Work task = Count how many lines of the data include "équipe". The answer is that number and nothing else.
....
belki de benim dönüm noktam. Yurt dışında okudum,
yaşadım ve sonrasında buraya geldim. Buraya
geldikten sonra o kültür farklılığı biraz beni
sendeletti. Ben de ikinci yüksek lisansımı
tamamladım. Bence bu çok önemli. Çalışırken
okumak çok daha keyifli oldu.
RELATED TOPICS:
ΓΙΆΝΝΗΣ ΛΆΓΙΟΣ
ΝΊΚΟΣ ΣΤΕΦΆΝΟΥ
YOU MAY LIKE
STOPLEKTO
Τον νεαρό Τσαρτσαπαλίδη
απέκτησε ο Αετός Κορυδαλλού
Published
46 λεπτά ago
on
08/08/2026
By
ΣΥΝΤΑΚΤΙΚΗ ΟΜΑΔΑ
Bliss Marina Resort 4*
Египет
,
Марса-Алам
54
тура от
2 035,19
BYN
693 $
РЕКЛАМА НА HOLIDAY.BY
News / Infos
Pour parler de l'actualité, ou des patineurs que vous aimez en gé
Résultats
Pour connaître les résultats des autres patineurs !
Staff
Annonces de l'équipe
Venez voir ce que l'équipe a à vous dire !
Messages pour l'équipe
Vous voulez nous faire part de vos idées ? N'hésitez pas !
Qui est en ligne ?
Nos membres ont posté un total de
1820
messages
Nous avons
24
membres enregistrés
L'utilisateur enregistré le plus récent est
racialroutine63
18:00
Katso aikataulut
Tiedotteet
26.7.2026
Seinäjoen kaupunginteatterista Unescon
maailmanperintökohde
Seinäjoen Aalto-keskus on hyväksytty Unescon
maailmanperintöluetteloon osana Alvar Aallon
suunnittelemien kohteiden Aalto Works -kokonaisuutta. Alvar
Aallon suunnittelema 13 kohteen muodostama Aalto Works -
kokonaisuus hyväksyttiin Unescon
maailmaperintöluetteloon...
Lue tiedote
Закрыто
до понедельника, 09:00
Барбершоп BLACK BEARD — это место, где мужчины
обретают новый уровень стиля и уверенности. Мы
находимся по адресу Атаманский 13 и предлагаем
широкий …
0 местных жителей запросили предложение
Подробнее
....
Exercise answer = 3